— WHAT YOU ARE ASKED TO DO —
Wherever an image appears in the entries, drop it and reproduce everything else exactly.
=== DATASET CONTENT ===
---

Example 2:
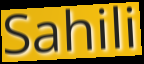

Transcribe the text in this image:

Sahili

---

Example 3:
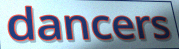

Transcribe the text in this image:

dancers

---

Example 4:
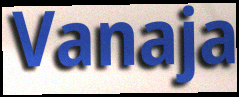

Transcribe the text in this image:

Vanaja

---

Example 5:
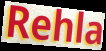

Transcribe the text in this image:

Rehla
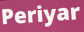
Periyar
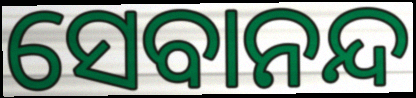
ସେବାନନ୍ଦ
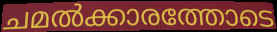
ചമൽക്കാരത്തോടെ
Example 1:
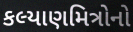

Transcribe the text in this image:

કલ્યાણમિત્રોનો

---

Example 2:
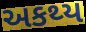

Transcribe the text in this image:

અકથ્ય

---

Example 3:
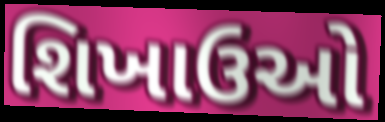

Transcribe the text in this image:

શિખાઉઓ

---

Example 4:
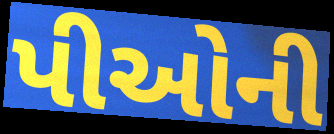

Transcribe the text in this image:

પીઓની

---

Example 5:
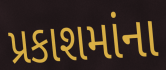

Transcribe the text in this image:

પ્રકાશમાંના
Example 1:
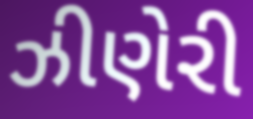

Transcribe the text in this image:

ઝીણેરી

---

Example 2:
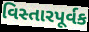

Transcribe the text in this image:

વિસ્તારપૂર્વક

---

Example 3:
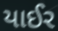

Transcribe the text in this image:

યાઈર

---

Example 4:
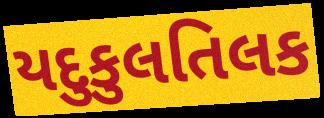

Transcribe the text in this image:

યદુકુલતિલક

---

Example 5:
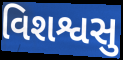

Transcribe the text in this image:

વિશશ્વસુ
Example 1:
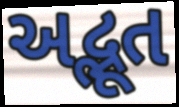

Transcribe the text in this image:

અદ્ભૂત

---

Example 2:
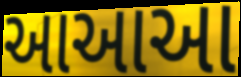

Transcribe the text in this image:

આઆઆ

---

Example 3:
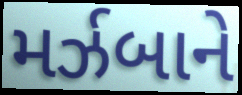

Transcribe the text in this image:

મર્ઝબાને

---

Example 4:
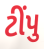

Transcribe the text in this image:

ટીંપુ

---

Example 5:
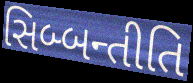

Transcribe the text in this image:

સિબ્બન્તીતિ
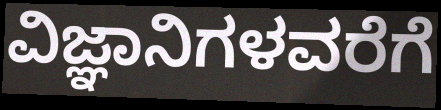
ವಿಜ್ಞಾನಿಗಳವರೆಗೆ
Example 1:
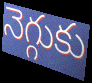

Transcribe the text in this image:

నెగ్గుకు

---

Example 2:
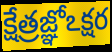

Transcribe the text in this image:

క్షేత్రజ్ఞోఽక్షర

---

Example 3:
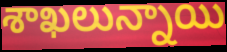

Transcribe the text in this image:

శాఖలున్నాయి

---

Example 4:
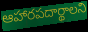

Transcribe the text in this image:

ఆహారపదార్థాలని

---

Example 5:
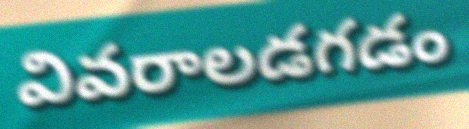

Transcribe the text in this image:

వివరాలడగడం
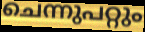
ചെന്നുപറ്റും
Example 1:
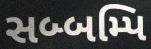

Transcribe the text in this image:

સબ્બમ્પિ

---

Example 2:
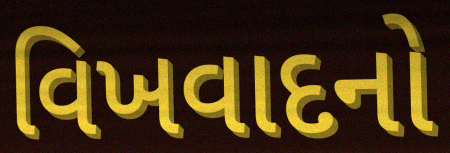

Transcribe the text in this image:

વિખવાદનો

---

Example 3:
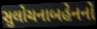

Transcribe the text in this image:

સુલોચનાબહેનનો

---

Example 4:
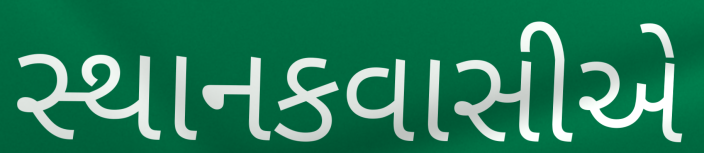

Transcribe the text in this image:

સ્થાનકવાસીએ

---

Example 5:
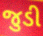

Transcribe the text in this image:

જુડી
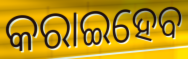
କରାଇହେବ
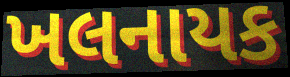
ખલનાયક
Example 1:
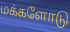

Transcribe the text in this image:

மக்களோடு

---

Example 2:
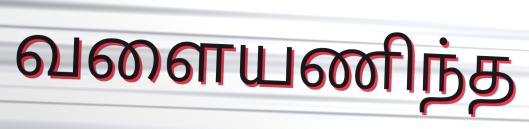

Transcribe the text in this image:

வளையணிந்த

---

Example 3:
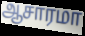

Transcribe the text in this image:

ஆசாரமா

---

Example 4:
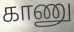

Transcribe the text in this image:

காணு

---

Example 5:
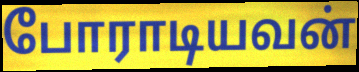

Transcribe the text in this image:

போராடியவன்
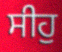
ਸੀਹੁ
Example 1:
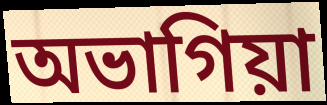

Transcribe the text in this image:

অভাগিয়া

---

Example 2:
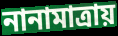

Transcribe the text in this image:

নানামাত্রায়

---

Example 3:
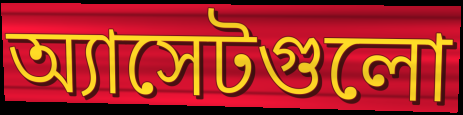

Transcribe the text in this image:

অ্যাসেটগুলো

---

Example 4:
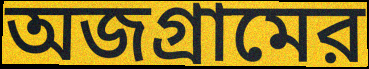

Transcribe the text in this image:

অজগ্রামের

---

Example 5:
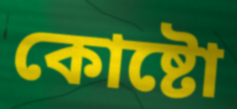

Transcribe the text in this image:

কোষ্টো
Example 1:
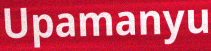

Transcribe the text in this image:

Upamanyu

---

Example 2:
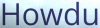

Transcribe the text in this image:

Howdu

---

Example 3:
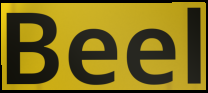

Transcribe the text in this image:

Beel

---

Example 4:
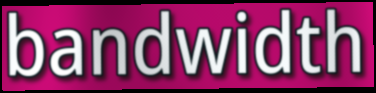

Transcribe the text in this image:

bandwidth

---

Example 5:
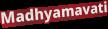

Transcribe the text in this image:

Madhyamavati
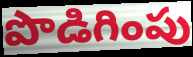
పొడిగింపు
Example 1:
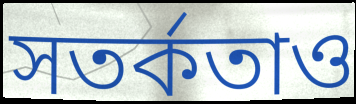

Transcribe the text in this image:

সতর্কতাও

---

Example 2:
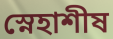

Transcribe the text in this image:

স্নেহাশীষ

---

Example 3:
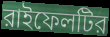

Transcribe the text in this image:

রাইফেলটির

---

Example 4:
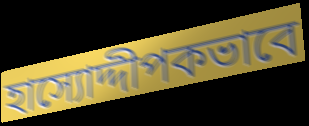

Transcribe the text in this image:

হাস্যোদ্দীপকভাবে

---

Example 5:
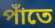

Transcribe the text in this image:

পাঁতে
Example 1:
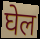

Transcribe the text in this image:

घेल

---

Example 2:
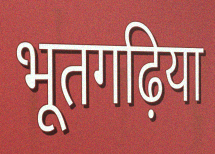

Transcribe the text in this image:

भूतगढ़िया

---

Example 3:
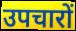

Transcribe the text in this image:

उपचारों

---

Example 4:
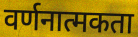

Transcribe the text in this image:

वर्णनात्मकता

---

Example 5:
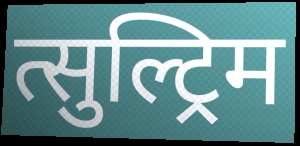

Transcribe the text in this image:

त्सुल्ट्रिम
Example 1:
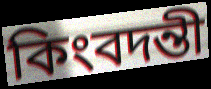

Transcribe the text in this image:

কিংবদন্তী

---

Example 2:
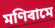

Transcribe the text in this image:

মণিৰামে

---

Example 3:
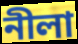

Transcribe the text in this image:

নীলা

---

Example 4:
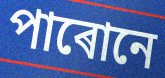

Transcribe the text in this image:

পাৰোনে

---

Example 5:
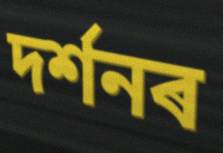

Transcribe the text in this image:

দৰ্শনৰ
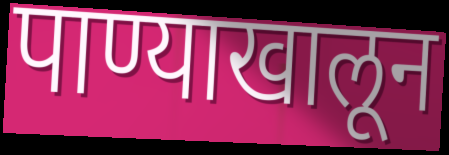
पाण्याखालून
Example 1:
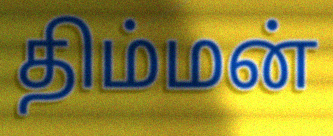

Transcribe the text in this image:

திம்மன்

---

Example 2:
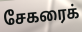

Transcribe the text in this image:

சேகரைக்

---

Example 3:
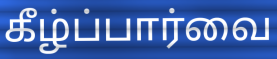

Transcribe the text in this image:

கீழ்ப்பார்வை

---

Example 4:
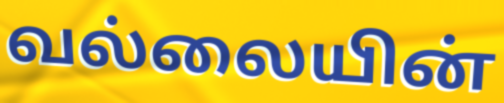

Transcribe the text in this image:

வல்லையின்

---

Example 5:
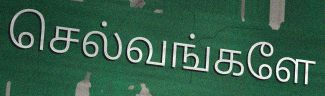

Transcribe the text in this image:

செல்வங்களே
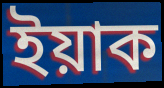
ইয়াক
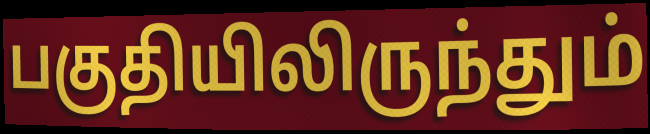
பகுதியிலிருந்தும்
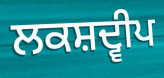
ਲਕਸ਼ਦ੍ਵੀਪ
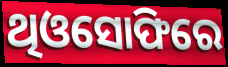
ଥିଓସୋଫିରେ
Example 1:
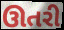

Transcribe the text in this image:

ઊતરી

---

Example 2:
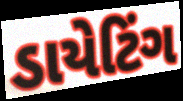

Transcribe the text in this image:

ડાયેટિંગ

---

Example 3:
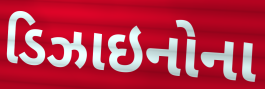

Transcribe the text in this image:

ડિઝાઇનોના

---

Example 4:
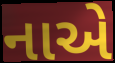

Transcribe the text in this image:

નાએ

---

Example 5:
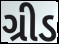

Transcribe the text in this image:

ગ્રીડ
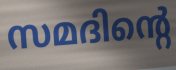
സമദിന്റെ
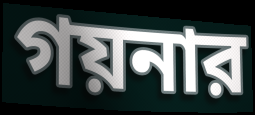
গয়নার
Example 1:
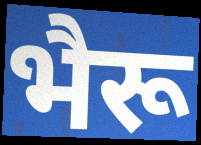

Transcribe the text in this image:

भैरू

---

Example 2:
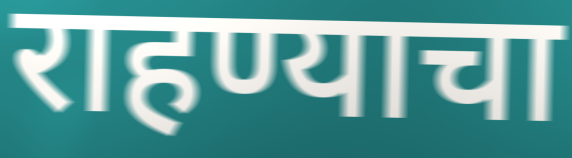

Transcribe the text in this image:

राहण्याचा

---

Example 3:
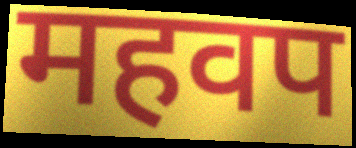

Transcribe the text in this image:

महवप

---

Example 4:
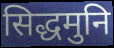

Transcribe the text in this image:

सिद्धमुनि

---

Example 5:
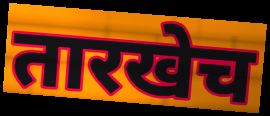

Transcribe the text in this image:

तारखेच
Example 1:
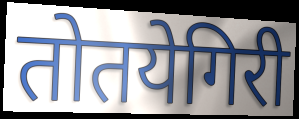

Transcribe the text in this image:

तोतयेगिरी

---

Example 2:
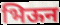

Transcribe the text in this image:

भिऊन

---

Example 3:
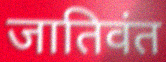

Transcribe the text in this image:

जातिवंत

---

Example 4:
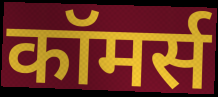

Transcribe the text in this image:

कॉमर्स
===
— YOUR SOLUTION —
---

Example 2:

Transcribe the text in this image:

Sahili

---

Example 3:

Transcribe the text in this image:

dancers

---

Example 4:

Transcribe the text in this image:

Vanaja

---

Example 5:

Transcribe the text in this image:

Rehla
Periyar
ସେବାନନ୍ଦ
ചമൽക്കാരത്തോടെ
Example 1:

Transcribe the text in this image:

કલ્યાણમિત્રોનો

---

Example 2:

Transcribe the text in this image:

અકથ્ય

---

Example 3:

Transcribe the text in this image:

શિખાઉઓ

---

Example 4:

Transcribe the text in this image:

પીઓની

---

Example 5:

Transcribe the text in this image:

પ્રકાશમાંના
Example 1:

Transcribe the text in this image:

ઝીણેરી

---

Example 2:

Transcribe the text in this image:

વિસ્તારપૂર્વક

---

Example 3:

Transcribe the text in this image:

યાઈર

---

Example 4:

Transcribe the text in this image:

યદુકુલતિલક

---

Example 5:

Transcribe the text in this image:

વિશશ્વસુ
Example 1:

Transcribe the text in this image:

અદ્ભૂત

---

Example 2:

Transcribe the text in this image:

આઆઆ

---

Example 3:

Transcribe the text in this image:

મર્ઝબાને

---

Example 4:

Transcribe the text in this image:

ટીંપુ

---

Example 5:

Transcribe the text in this image:

સિબ્બન્તીતિ
ವಿಜ್ಞಾನಿಗಳವರೆಗೆ
Example 1:

Transcribe the text in this image:

నెగ్గుకు

---

Example 2:

Transcribe the text in this image:

క్షేత్రజ్ఞోఽక్షర

---

Example 3:

Transcribe the text in this image:

శాఖలున్నాయి

---

Example 4:

Transcribe the text in this image:

ఆహారపదార్థాలని

---

Example 5:

Transcribe the text in this image:

వివరాలడగడం
ചെന്നുപറ്റും
Example 1:

Transcribe the text in this image:

સબ્બમ્પિ

---

Example 2:

Transcribe the text in this image:

વિખવાદનો

---

Example 3:

Transcribe the text in this image:

સુલોચનાબહેનનો

---

Example 4:

Transcribe the text in this image:

સ્થાનકવાસીએ

---

Example 5:

Transcribe the text in this image:

જુડી
କରାଇହେବ
ખલનાયક
Example 1:

Transcribe the text in this image:

மக்களோடு

---

Example 2:

Transcribe the text in this image:

வளையணிந்த

---

Example 3:

Transcribe the text in this image:

ஆசாரமா

---

Example 4:

Transcribe the text in this image:

காணு

---

Example 5:

Transcribe the text in this image:

போராடியவன்
ਸੀਹੁ
Example 1:

Transcribe the text in this image:

অভাগিয়া

---

Example 2:

Transcribe the text in this image:

নানামাত্রায়

---

Example 3:

Transcribe the text in this image:

অ্যাসেটগুলো

---

Example 4:

Transcribe the text in this image:

অজগ্রামের

---

Example 5:

Transcribe the text in this image:

কোষ্টো
Example 1:

Transcribe the text in this image:

Upamanyu

---

Example 2:

Transcribe the text in this image:

Howdu

---

Example 3:

Transcribe the text in this image:

Beel

---

Example 4:

Transcribe the text in this image:

bandwidth

---

Example 5:

Transcribe the text in this image:

Madhyamavati
పొడిగింపు
Example 1:

Transcribe the text in this image:

সতর্কতাও

---

Example 2:

Transcribe the text in this image:

স্নেহাশীষ

---

Example 3:

Transcribe the text in this image:

রাইফেলটির

---

Example 4:

Transcribe the text in this image:

হাস্যোদ্দীপকভাবে

---

Example 5:

Transcribe the text in this image:

পাঁতে
Example 1:

Transcribe the text in this image:

घेल

---

Example 2:

Transcribe the text in this image:

भूतगढ़िया

---

Example 3:

Transcribe the text in this image:

उपचारों

---

Example 4:

Transcribe the text in this image:

वर्णनात्मकता

---

Example 5:

Transcribe the text in this image:

त्सुल्ट्रिम
Example 1:

Transcribe the text in this image:

কিংবদন্তী

---

Example 2:

Transcribe the text in this image:

মণিৰামে

---

Example 3:

Transcribe the text in this image:

নীলা

---

Example 4:

Transcribe the text in this image:

পাৰোনে

---

Example 5:

Transcribe the text in this image:

দৰ্শনৰ
पाण्याखालून
Example 1:

Transcribe the text in this image:

திம்மன்

---

Example 2:

Transcribe the text in this image:

சேகரைக்

---

Example 3:

Transcribe the text in this image:

கீழ்ப்பார்வை

---

Example 4:

Transcribe the text in this image:

வல்லையின்

---

Example 5:

Transcribe the text in this image:

செல்வங்களே
ইয়াক
பகுதியிலிருந்தும்
ਲਕਸ਼ਦ੍ਵੀਪ
ଥିଓସୋଫିରେ
Example 1:

Transcribe the text in this image:

ઊતરી

---

Example 2:

Transcribe the text in this image:

ડાયેટિંગ

---

Example 3:

Transcribe the text in this image:

ડિઝાઇનોના

---

Example 4:

Transcribe the text in this image:

નાએ

---

Example 5:

Transcribe the text in this image:

ગ્રીડ
സമദിന്റെ
গয়নার
Example 1:

Transcribe the text in this image:

भैरू

---

Example 2:

Transcribe the text in this image:

राहण्याचा

---

Example 3:

Transcribe the text in this image:

महवप

---

Example 4:

Transcribe the text in this image:

सिद्धमुनि

---

Example 5:

Transcribe the text in this image:

तारखेच
Example 1:

Transcribe the text in this image:

तोतयेगिरी

---

Example 2:

Transcribe the text in this image:

भिऊन

---

Example 3:

Transcribe the text in this image:

जातिवंत

---

Example 4:

Transcribe the text in this image:

कॉमर्स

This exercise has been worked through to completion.